Friday, October 28, 2011

31 Days of Horror: L'arcano Incantatore

1996, Pupi Avati (prolific italian director) -- cinema

This italian horror movie was my birthday gift to myself, having learned about the Guillermo del Toro presentation last month during a viewing of Mimic that he hosted.  I know nothing about the director and only know a few cheesy 60s-70s Italian horror movies. But with Guillermo recommending and hosting the night, I was in.  I have to say that I only slightly got what I expected but it was still worth the night, especially being my first visit to the Bell TIFF Lightbox, quite the venue for those that love film.

Pupi Avati is a renowned Italian director studied by critics and film students. I admit, I am not of that ilk as I don't see movies from the construction point of view but from the enjoyment factor. Oh, I am more of a film snob than the average multiplex watcher but I still see movies for their story, acting and cinematography and rarely study anything to do with their screenwriters, directors or their place in the whole art & business.  Also, Avati is not widely released on DVD in North America and his films tend to stick to the small film fest circuit, so I am not surprised I never heard of him. In his horror films he tends to go for a classic or gothic style with lots of religious overtones.

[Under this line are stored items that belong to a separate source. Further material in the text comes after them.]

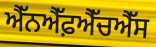
ਐੱਨਐੱਫ਼ਐੱਚਐੱਸ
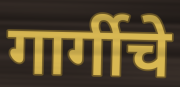
गार्गीचे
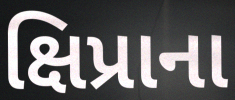
ક્ષિપ્રાના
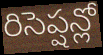
రిసెప్షన్లో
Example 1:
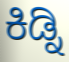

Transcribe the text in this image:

ಕಿಡ್ನಿ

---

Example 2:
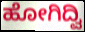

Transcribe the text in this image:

ಹೋಗಿದ್ವಿ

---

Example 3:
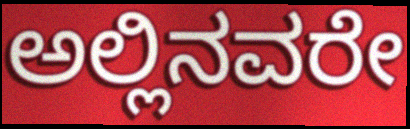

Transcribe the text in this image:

ಅಲ್ಲಿನವರೇ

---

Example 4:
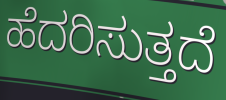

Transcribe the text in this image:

ಹೆದರಿಸುತ್ತದೆ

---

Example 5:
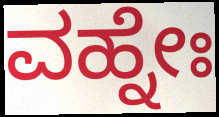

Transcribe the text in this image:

ವಹ್ನೇಃ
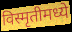
विस्मृतीमध्ये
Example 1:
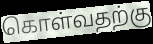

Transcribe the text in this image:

கொள்வதற்கு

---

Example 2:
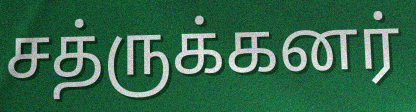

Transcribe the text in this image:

சத்ருக்கனர்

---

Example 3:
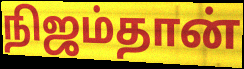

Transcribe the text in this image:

நிஜம்தான்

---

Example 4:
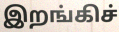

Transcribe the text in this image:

இறங்கிச்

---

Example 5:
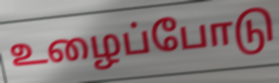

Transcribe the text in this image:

உழைப்போடு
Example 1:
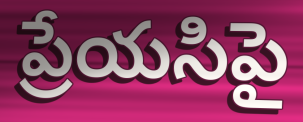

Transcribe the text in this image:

ప్రేయసిపై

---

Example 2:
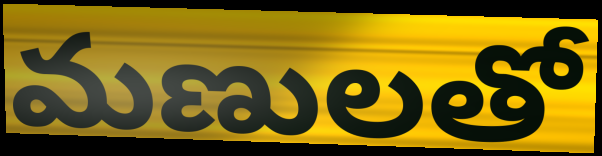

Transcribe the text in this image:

మణులతో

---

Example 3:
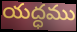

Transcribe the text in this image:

యద్ధము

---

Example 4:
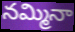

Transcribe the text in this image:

నమ్మినా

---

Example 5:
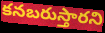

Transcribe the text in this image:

కనబరుస్తారని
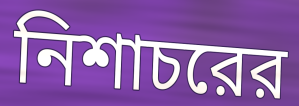
নিশাচরের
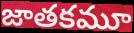
జాతకమూ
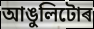
আঙুলিটোৰ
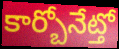
కార్బోనేట్తో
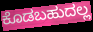
ಕೊಡಬಹುದಲ್ಲ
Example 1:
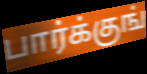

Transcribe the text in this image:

பார்க்குங்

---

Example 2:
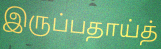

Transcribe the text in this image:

இருப்பதாய்த்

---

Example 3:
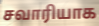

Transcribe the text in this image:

சவாரியாக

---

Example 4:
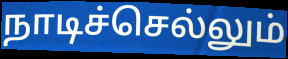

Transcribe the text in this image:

நாடிச்செல்லும்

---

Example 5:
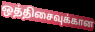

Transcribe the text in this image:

ஒத்திசைவுக்கான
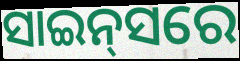
ସାଇନ୍‌ସରେ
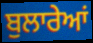
ਬੁਲਾਰੇਆਂ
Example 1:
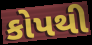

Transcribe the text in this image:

કોપથી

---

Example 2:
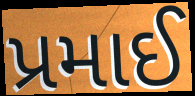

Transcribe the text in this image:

પ્રમાઈ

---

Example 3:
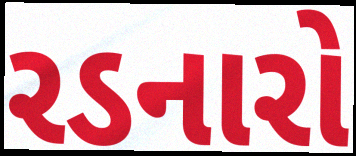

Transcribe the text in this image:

રડનારો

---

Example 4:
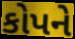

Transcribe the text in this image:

કોપને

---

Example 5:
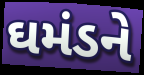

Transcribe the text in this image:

ઘમંડને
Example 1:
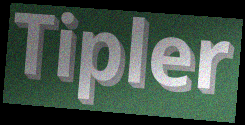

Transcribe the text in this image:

Tipler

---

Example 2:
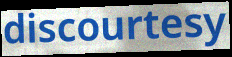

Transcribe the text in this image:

discourtesy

The movie is set in the 18th century and is about a disgraced seminary student who is sent to be a secretary for a similarly disgraced monsignor.  There are immediate overtones at how making an enemy of the church is not a good thing to do but there are still powerful people you can work with, and these people are most likely dedicated to The Dark One.  So the young man travels into the countryside to live in an old tower filled to the brim with books and an ill monsignor whose face no one has seen. The last secretary died of unknown reasons and most people thought him to be also in alignment with evil.

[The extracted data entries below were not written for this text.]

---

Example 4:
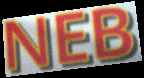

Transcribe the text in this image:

NEB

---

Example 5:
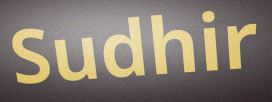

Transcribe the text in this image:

Sudhir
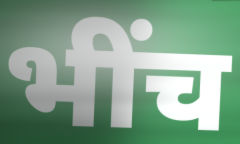
भींच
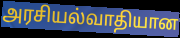
அரசியல்வாதியான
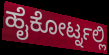
ಹೈಕೋರ್ಟ್ನಲ್ಲಿ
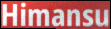
Himansu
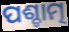
ପଶ୍ଚାତ୍ମ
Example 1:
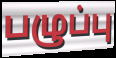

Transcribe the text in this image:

பழுப்பு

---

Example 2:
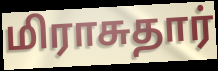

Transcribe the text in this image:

மிராசுதார்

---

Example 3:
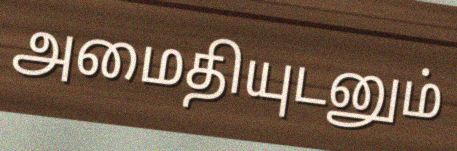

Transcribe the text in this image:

அமைதியுடனும்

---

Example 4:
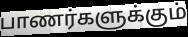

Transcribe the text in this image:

பாணர்களுக்கும்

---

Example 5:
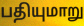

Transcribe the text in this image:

பதியுமாறு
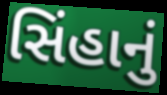
સિંહાનું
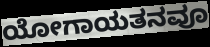
ಯೋಗಾಯತನವೂ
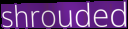
shrouded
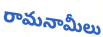
రామనామీలు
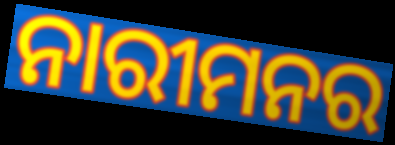
ନାରୀମନର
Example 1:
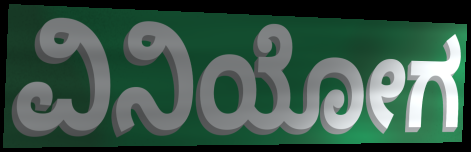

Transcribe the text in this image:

ವಿನಿಯೋಗ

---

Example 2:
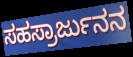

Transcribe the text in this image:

ಸಹಸ್ರಾರ್ಜುನನ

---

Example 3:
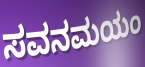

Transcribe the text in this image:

ಸವನಮಯಂ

This movie is all about immersing you in that era, when everyone took superstition as fact and religion overshadowed everything, including science.  The sound style of the movie has constant loud nature sounds that spook and unnerve the young man, as well as us.  This is more about wanting us to be wrapped in his fear than the fear we have being 21st century inhabitants.  Most people would find the atmosphere and slow pace of the movie sleep inducing but I was enthralled, especially by the set of the old tower. It was not about creaks and groans as what else would anyone know in that time and it was definitely not about what could be in the dark, a dark that was ever present without much internal lighting.  The real fear comes from the man's real encounters with Evil, religious evil of a supernatural focus.

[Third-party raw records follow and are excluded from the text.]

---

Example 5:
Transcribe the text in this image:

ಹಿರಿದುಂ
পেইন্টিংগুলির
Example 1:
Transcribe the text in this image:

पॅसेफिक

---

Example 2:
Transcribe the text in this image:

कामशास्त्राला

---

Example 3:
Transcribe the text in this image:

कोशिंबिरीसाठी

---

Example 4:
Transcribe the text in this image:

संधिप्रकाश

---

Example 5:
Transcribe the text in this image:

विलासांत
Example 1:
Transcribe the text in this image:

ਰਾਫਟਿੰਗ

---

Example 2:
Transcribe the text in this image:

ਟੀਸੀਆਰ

Guillermo is very very ecstatic about this movie as he is obviously a man of very esoteric tastes.  He loved the onion like layers of this movie with delight in the religious tones, the layers of lies in the story and of course, the gothic elements. His talk following the movie does lend one to enjoying elements not found in the first viewing so I am very glad I made this one of my list for the month.  But I am still astounded that I had not just seen a movie from the 60s or 70s but one made in 1996.